> **Task to carry out**
Could every line of the listing be output exactly, with the pictures skipped?

(Given records Opens)

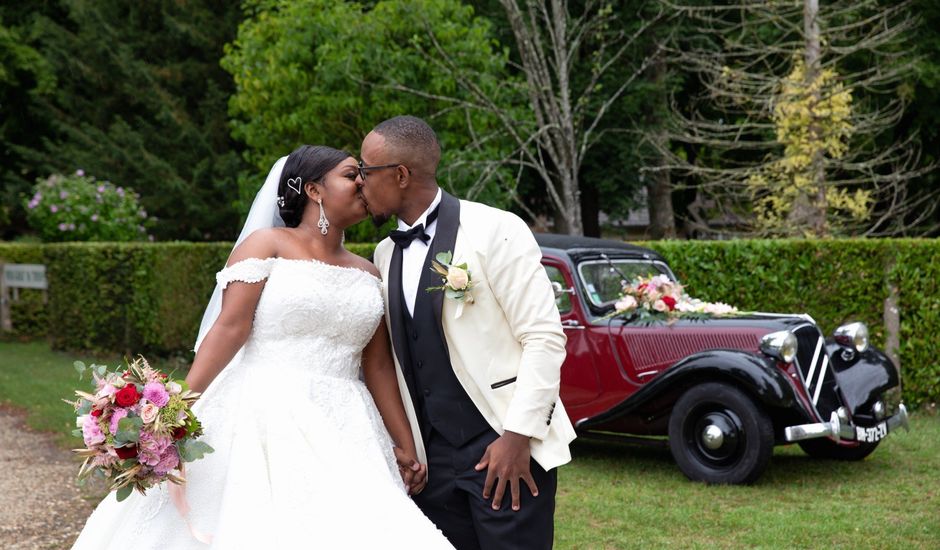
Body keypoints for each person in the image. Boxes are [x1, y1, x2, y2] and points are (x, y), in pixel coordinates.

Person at [71, 145, 453, 549]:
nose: (363, 182)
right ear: (314, 190)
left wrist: (407, 445)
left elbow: (377, 368)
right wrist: (174, 409)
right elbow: (229, 328)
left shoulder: (369, 270)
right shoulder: (266, 244)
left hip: (347, 420)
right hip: (263, 410)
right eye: (350, 174)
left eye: (363, 174)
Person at [358, 116, 577, 550]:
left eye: (367, 171)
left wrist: (517, 437)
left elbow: (544, 338)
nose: (360, 183)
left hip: (503, 448)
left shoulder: (497, 230)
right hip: (429, 465)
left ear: (400, 175)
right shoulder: (384, 255)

(Given records Closes)

> **Exercise output**
Body keypoints for each person in the image. Boxes are [x1, y1, x2, y2] and points are (x, y), in pixel coordinates.

Person at [71, 145, 453, 549]:
nose: (363, 182)
right ear: (314, 190)
left wrist: (407, 445)
left elbow: (377, 368)
right wrist: (174, 409)
right elbow: (229, 328)
left shoulder: (369, 270)
right shoulder: (266, 244)
left hip: (347, 420)
right hip: (263, 410)
right eye: (350, 174)
left eye: (363, 174)
Person at [358, 116, 577, 550]:
left eye: (367, 171)
left wrist: (517, 437)
left elbow: (544, 338)
nose: (360, 183)
left hip: (503, 448)
left shoulder: (497, 230)
right hip: (429, 465)
left ear: (400, 175)
right shoulder: (384, 255)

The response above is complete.